Вероятно, самый уязвимый в моральном плане лозунг Маринетти, особенно для современного читателя – это его прославление войны как «гигиены мира». Здесь в защиту лидера итальянского футуризма стоит заметить, что Маринетти всегда прославлял именно героическую смерть в сражении за Родину – его восхваление смерти внушает уважение к человеческой жизни (хотя и в таком парадоксальном смысле, как возможность эту жизнь героически закончить), но всё же вряд ли имеет нечто общее с массовым уничтожением людей нацистами[9].

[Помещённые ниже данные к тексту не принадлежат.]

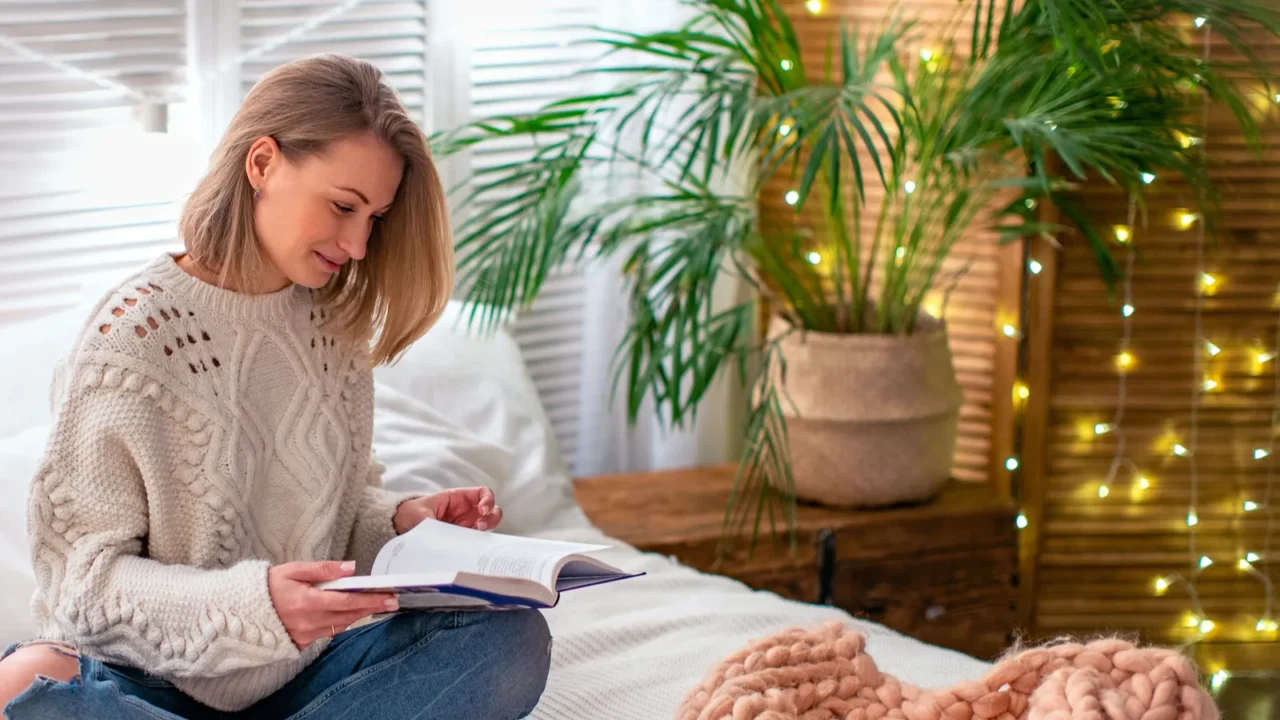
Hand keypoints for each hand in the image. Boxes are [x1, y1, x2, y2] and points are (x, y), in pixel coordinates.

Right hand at [267, 561, 398, 649]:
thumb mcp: (293, 570)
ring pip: (340, 625)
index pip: (347, 601)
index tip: (389, 596)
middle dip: (371, 608)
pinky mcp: (300, 643)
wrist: (239, 611)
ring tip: (375, 605)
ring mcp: (304, 635)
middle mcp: (307, 622)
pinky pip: (327, 633)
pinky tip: (349, 614)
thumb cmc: (267, 586)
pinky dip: (340, 623)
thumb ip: (323, 570)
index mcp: (306, 602)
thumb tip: (350, 568)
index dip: (370, 599)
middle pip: (348, 615)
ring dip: (357, 616)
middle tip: (392, 602)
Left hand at [394, 487, 502, 534]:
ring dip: (487, 530)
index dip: (488, 499)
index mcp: (458, 498)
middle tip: (480, 526)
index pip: (482, 493)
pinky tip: (472, 546)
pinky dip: (479, 543)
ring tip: (475, 536)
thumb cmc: (410, 514)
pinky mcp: (462, 539)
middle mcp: (465, 511)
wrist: (399, 527)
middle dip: (491, 517)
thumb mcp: (421, 515)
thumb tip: (444, 536)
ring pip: (487, 525)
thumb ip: (433, 523)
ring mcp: (465, 526)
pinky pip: (476, 540)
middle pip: (491, 510)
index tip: (482, 510)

Стоит упомянуть, что позиции самого Маринетти не всегда разделялись участниками футуристического движения, имело место даже противопоставление «маринеттизма» и «футуризма». Яркий пример «левого» футуризма, тем не менее интегрированного в движение, являют тексты Виницио Паладини на страницах коммунистической газеты «Авангард», в частности, «Интеллектуальное восстание» [XI][10]. Будучи сторонником коммунизма, Паладини разделял с футуристами понимание современности в искусстве, в то время как итальянские коммунисты в вопросах искусства были весьма реакционны[11]. В годы фашистского режима именно футуризм стал оплотом защиты художественной свободы и независимости.

Хотя итальянский фашизм официально не запрещал каких-либо художественных движений, с 1925 года он оказывал явную поддержку именно классицизирующим, архаизирующим движениям в живописи и архитектуре, поэтому представление о том, что футуризм является официальным искусством фашизма, утвердившееся, в частности, в СССР в 1920-е годы, не более чем миф. В отсутствие покровительства со стороны власти футуризм был лишён и какой-либо поддержки итальянских интеллектуалов и художественных критиков – по свидетельству Энрико Крисполти, интеллектуальная среда подвергла футуризм «моральному осуждению» за его связь с фашизмом, поэтому, в частности, доля независимых (не ангажированных футуристическим движением) отзывов на футуристические выставки и спектакли была ничтожной: «В интеллектуалах того времени действовал ясный моральный императив: сговор Маринетти с фашизмом полностью дискредитировал в их глазах любую попытку художественной инновации»[12]. Несмотря на это, в консервативном и реакционном культурном контексте фашистской Италии Маринетти удалось создать своеобразную зону автономии и неустанно выступать в защиту футуристического искусства, отстаивая перед властью права авангарда, осуществляя издательскую и выставочную деятельность, привлекая к движению молодых художников. По замечанию Джованни Листа, футуризм для художников стал профессией и вероисповеданием, а многочисленность рядов футуристов (Листа говорит о 400 художниках и поэтах) позволили футуризму стать «массовым авангардом, настоящей альтернативой так называемой режимной культуре на национальном уровне»: «В силу добровольной социальной маргинализации художника, авангард не выжил бы без морального и духовного братства группы. <…> Все были связаны друг с другом плотной сетью встреч и контактов, построенных Маринетти во имя футуризма. Эта социологическая микрореальность отличает футуризм от многих европейских и международных авангардных движений. <…> «Красный дом» Маринетти для «художников будущего» был как Биржа труда для рабочих»[13].

* * *

Благодаря итальянскому историку искусства Энрико Крисполти, посвятившему себя исследованию преимущественно послевоенного футуризма, за этой фазой итальянского движения утвердилось обозначение «второй футуризм»[14]. Важно подчеркнуть, что оно не является самоназванием, и что какого-либо существенного перелома, разрыва, отделяющего «первый» футуризм от «второго», в итальянском движении не было.